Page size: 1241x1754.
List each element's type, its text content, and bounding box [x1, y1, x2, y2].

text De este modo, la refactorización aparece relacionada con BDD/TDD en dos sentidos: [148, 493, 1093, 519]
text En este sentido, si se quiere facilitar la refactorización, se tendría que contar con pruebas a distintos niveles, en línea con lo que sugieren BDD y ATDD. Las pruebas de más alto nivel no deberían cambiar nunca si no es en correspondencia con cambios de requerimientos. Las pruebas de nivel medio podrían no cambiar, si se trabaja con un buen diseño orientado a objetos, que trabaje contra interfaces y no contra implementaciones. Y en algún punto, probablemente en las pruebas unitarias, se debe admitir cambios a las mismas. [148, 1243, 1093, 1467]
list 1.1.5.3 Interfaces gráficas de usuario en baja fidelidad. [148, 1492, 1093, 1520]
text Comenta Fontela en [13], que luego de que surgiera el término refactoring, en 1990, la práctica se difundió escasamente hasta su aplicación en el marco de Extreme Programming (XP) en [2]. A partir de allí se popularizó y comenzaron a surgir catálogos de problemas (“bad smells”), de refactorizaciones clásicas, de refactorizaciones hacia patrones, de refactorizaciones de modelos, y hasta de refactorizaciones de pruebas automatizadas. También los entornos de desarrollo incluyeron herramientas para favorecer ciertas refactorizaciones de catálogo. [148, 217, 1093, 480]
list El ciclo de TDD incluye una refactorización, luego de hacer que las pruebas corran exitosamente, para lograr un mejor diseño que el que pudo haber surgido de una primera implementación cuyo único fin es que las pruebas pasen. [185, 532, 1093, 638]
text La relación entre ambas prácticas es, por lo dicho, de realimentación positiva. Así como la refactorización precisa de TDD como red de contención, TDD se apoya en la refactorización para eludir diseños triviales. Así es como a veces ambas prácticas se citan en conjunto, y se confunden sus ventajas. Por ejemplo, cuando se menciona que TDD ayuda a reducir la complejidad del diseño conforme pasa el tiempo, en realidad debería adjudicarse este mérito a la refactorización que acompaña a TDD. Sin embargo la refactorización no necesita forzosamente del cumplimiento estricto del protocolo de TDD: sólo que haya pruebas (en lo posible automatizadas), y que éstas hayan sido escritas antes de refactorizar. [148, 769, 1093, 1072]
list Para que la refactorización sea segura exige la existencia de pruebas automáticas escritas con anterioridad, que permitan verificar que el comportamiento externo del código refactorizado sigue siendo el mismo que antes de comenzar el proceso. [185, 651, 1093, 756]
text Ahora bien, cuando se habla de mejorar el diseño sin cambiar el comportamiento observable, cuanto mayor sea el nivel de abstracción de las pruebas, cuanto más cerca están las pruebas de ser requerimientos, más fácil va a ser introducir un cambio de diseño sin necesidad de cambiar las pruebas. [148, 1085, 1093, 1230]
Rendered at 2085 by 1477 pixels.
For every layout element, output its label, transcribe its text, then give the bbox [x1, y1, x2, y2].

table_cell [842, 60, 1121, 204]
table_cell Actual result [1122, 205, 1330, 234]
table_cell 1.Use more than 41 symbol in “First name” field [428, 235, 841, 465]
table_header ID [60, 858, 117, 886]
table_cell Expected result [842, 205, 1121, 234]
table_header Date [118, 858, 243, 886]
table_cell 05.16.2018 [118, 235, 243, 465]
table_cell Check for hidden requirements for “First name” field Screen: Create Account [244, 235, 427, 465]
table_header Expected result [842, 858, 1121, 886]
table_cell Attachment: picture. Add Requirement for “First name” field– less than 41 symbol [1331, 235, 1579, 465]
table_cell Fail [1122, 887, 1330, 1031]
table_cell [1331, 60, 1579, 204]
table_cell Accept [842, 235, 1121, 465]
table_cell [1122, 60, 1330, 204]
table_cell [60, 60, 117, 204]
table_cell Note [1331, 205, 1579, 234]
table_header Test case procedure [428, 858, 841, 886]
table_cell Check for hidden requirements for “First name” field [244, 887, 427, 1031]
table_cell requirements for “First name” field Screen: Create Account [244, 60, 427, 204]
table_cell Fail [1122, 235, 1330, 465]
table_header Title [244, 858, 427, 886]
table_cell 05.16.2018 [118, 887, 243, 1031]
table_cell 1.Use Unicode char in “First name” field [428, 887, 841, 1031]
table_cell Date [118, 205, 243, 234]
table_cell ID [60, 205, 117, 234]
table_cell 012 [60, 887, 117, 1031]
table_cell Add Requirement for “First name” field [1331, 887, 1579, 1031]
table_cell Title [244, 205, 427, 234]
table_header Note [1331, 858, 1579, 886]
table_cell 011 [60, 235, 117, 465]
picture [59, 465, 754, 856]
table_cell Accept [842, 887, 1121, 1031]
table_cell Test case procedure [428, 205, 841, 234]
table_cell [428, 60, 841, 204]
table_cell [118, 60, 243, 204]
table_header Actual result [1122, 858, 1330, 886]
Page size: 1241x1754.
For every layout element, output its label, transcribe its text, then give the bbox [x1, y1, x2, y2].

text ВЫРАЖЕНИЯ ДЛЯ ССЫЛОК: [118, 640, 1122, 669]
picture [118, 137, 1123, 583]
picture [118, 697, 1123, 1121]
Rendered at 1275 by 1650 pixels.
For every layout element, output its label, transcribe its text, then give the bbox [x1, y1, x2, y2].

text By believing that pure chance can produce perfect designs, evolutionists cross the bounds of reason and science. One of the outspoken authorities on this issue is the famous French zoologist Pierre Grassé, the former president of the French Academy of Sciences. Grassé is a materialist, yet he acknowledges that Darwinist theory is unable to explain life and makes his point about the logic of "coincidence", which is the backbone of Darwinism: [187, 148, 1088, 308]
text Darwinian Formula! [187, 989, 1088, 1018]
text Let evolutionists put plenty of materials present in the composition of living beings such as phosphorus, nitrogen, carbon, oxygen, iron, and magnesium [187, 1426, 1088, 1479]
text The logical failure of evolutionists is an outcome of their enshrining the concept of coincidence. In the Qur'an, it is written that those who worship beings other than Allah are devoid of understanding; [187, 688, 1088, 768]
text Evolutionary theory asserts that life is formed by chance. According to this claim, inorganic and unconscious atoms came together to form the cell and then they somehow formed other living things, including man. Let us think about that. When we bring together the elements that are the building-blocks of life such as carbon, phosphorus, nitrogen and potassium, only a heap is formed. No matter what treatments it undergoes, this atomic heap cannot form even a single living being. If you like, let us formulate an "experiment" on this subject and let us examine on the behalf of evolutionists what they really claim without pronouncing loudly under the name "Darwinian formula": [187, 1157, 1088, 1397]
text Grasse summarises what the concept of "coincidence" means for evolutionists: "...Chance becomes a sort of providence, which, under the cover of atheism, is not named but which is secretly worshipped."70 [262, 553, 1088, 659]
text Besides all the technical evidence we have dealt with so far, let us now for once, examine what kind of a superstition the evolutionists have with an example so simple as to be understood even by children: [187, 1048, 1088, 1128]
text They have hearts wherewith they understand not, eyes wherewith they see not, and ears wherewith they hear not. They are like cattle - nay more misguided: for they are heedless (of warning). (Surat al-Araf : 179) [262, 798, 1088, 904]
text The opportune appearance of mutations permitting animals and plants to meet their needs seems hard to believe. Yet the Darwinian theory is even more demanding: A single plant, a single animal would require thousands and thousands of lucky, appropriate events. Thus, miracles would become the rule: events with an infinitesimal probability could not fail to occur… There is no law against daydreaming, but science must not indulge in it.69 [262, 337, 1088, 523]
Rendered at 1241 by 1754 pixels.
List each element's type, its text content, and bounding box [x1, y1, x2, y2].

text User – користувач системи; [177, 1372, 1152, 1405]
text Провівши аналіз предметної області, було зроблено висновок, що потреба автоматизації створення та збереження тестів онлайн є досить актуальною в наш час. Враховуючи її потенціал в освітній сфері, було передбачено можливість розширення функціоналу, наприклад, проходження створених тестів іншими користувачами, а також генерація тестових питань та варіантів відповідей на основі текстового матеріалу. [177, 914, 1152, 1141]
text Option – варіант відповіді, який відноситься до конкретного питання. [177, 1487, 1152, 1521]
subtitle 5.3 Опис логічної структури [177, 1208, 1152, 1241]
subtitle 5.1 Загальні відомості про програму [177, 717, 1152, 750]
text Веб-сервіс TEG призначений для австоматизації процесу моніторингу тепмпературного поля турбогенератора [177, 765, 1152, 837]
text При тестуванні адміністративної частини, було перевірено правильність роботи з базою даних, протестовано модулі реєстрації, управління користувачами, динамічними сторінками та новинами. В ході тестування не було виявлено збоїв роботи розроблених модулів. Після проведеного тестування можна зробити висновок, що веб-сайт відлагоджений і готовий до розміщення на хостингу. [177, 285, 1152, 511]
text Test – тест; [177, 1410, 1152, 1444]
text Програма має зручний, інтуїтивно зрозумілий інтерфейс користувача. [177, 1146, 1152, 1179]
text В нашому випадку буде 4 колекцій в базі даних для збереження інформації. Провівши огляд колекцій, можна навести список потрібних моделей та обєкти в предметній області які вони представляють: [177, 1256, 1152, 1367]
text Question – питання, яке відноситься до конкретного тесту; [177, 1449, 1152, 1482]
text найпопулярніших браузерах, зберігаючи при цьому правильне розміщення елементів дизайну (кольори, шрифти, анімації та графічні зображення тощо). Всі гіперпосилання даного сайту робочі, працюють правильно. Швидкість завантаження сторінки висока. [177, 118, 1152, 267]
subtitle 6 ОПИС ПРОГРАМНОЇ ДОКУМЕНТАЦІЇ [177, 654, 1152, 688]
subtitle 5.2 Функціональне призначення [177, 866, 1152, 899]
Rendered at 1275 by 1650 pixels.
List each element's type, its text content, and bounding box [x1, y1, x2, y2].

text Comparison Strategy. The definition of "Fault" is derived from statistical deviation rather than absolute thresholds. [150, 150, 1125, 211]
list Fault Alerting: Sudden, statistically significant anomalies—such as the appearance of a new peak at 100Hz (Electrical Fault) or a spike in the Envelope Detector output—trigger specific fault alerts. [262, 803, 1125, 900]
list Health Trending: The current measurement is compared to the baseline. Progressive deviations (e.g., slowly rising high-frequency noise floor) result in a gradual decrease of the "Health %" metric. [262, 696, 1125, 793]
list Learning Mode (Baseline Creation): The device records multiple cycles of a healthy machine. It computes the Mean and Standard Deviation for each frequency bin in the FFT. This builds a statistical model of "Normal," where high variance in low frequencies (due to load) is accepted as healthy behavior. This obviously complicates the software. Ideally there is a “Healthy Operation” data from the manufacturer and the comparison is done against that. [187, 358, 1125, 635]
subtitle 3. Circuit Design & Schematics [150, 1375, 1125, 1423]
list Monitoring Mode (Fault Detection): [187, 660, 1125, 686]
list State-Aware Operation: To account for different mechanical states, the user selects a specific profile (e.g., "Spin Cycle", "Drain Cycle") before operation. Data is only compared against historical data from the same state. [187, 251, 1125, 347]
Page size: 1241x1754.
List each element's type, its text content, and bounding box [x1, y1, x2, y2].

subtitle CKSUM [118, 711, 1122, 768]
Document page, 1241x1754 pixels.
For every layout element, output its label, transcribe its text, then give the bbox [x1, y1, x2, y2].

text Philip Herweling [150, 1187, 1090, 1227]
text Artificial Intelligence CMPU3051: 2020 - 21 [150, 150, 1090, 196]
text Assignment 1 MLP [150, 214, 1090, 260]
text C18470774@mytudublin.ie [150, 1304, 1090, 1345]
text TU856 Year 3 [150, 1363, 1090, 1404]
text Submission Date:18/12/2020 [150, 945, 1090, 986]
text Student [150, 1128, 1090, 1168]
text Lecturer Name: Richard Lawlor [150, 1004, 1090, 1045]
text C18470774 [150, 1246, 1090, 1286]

——

• _Request_
Show each line of the material above that contains the word "other". Case counts.

• _Result for this task_
text The logical failure of evolutionists is an outcome of their enshrining the concept of coincidence. In the Qur'an, it is written that those who worship beings other than Allah are devoid of understanding; [187, 688, 1088, 768]
text Evolutionary theory asserts that life is formed by chance. According to this claim, inorganic and unconscious atoms came together to form the cell and then they somehow formed other living things, including man. Let us think about that. When we bring together the elements that are the building-blocks of life such as carbon, phosphorus, nitrogen and potassium, only a heap is formed. No matter what treatments it undergoes, this atomic heap cannot form even a single living being. If you like, let us formulate an "experiment" on this subject and let us examine on the behalf of evolutionists what they really claim without pronouncing loudly under the name "Darwinian formula": [187, 1157, 1088, 1397]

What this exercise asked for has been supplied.